The proposed addition of Maryland and Rutgers to the Big Ten Conference, which remained up in the air late Sunday, would have implications well beyond the league. The move could prompt the Big 12 and other elite conferences to reopen expansion talks. And it increases the likelihood that the most powerful leagues will eventually have 16 institutions, several top athletics officials told The Chronicle.
Late Sunday, Wallace D. Loh, president of the University of Maryland at College Park, was expected to brief the system’s regents on a plan to join the Big Ten. The regents will meet on Monday morning to vote on the matter, ESPN reported. The move—which some say boils down to tradition versus money—would help the Terrapins’ athletic department shore up its shaky finances.
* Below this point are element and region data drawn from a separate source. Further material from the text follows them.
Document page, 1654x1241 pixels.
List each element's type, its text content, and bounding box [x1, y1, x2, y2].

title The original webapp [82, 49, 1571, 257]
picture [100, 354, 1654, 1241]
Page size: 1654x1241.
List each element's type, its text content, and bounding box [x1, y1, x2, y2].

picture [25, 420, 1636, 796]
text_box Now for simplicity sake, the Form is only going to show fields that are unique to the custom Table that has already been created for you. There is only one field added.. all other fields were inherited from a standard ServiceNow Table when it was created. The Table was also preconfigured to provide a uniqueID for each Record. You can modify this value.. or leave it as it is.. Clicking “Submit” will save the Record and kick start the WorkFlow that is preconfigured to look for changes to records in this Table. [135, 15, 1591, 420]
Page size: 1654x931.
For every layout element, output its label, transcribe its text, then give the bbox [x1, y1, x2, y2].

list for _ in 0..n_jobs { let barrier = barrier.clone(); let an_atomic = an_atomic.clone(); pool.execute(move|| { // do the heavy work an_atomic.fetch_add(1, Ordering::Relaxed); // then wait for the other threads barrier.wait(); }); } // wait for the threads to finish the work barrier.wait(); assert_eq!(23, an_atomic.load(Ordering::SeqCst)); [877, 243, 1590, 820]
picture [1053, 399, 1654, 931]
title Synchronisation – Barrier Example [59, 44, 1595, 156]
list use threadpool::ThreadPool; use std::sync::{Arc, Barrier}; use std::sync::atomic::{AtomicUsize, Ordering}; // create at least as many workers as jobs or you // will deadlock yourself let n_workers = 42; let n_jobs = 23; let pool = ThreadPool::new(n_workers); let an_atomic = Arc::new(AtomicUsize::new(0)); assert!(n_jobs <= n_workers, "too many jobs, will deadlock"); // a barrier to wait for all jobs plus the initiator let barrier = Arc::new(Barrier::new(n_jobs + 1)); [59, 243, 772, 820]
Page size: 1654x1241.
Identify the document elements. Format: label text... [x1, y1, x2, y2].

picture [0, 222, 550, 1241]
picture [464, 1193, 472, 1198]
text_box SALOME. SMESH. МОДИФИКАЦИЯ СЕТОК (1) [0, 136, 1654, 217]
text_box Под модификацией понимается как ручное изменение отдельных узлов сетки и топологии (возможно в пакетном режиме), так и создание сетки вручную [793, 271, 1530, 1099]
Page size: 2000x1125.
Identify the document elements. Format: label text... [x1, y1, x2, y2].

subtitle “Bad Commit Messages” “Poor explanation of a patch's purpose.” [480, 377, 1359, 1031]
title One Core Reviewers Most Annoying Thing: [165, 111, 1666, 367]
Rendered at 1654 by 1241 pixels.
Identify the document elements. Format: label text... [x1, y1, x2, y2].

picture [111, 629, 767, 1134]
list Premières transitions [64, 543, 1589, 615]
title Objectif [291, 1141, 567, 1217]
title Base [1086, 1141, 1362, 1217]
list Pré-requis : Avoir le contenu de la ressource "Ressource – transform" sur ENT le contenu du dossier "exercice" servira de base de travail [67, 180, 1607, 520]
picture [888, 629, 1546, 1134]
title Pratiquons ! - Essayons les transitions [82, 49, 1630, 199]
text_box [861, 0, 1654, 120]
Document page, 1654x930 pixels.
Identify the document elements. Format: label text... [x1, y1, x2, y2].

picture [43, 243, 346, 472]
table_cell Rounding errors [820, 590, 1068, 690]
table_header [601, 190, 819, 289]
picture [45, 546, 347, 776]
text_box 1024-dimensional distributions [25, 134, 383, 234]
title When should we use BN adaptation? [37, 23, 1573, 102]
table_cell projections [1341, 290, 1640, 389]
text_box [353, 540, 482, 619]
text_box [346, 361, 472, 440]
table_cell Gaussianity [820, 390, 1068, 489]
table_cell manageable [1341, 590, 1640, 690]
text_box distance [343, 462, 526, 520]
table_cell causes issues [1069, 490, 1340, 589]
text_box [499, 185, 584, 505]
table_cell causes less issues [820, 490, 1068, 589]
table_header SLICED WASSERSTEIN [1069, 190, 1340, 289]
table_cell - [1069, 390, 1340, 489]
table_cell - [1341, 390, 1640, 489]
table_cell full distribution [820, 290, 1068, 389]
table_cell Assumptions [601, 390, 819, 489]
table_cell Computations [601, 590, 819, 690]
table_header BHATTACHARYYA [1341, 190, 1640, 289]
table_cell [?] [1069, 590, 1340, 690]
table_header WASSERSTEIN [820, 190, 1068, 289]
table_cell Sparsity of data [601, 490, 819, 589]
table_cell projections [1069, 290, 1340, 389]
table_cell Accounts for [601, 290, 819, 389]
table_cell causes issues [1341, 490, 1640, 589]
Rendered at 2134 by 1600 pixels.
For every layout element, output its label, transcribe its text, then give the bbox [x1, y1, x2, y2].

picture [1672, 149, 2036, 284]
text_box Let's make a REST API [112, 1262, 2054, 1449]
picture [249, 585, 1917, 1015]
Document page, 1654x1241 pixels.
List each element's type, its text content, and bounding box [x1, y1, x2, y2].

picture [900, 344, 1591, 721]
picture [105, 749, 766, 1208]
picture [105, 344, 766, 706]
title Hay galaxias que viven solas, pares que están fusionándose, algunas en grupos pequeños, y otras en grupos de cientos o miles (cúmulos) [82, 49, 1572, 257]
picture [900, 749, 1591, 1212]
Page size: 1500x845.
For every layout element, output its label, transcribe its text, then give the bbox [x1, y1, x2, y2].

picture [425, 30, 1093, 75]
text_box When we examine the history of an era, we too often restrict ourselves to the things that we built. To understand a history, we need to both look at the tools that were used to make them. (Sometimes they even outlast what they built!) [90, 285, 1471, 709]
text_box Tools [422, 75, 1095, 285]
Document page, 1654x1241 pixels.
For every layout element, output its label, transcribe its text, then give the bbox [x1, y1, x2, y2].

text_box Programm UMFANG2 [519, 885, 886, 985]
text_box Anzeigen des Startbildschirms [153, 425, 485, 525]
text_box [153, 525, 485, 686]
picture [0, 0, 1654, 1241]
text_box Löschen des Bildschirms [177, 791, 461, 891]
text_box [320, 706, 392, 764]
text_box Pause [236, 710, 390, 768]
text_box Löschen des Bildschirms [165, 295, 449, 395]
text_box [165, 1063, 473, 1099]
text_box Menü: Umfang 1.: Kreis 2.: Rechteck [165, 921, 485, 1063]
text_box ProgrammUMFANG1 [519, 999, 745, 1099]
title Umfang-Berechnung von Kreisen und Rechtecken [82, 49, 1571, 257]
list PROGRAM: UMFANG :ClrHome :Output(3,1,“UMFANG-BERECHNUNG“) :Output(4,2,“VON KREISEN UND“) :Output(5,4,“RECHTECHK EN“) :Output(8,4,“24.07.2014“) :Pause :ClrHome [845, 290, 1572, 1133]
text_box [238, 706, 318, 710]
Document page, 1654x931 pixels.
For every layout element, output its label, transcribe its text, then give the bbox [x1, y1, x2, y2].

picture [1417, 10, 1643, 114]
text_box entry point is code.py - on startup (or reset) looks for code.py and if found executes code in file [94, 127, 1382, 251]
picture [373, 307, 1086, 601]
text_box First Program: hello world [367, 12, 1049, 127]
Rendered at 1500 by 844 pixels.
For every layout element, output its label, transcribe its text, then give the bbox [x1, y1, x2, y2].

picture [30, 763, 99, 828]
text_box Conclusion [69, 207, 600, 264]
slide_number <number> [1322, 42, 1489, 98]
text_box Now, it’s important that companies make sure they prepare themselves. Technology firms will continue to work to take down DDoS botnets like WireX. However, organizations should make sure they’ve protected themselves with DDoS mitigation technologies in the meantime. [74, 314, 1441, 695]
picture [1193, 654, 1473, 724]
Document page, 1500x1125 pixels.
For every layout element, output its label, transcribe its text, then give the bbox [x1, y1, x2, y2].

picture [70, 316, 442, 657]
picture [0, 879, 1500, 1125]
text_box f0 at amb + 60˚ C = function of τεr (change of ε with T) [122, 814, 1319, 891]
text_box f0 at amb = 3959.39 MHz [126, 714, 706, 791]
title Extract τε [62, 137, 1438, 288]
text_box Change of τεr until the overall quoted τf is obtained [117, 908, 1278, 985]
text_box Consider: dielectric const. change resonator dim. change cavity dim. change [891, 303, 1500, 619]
But many Maryland supporters oppose leaving the Atlantic Coast Conference, a top-tier league of which they are a founding member.
“People get intoxicated by the dollars thrown around when they forecast what the Big Ten Network is going to do,” Len Elmore, a former star Maryland basketball player and ESPN analyst, told The Chronicle. “They may underestimate the negative impact it could have. It could take a long time for people to cozy up to this change.”
Last year each Big Ten university received $24.6-million from the league, according to the St. Louis Post-Dispatch. That figure would go up if the Big Ten expanded into the Washington and New York markets. The ACC does not have its own cable network, and its media-rights deals are not as lucrative as the Big Ten’s.
Although Maryland could use the money—its athletic department has a multimillion-dollar deficit and had to cut seven sports last year—the deal is not a sure thing, said one knowledgeable source. “We don’t talk about these things because they could fall apart,” this person said. “This is not done, and it may not happen.” (One potential stumbling block: the ACC’s $50-million exit fee.)
The Big Ten proposal, which was first reported by ESPN on Saturday, caught many people off-guard. In September the ACC announced that it would add Notre Dame in all sports but football, bolstering the league’s long-term stability. No other major conferences seemed in a hurry to grow.
But with the Fighting Irish off the table, the Big Ten moved swiftly to expand its footprint into two of the country’s biggest television markets. Maryland, which has one of the country’s pre-eminent basketball programs, and Rutgers, a rising football power, are natural rivals for Penn State, one source said.
The expansion is also important for recruiting. “The idea is to not just have the additional TV markets, but the recruiting presence on the East Coast,” this person said.
After adding Nebraska last year, the Big Ten appeared to be content to stay at 12 members. But one source with knowledge of the league’s discussions said that was only the first step in what is likely to be a move to 16 institutions.
“Right now there are no other schools in play, but this appears to be Step 2 … toward 16 teams down the road,” this person said.
Joseph R. Castiglione, athletic director at the University of Oklahoma, is a member of the Big 12′s expansion committee. He said his conference had been content with its decision to stick with 10 institutions.
“We’ve signed new TV deals, created a new marquee match-up with the [Southeastern Conference], and have already proven that the model of 10 can work,” he said.
But that could change, he said, stressing that he was not speaking for the Big 12.
“One thing that’s been part of the character of our league is to continue to be wise about elements that increase our long-term stability,” he said. “If that requires us to keep looking at expansion issues in the future, we’ll do it.”
Elite leagues may have no choice but to grow. If conferences want to stay competitive, they may have to eventually get to 16 members.
“What none of us understands is whether the postseason in college football will favor those leagues that are larger,” one top athletic director told The Chronicle. “The leagues that are larger are going to want more advantages because they have more members to serve.
“The smaller conferences may be forced to think about something they really don’t want to do, but because of the changed landscape they may have to.”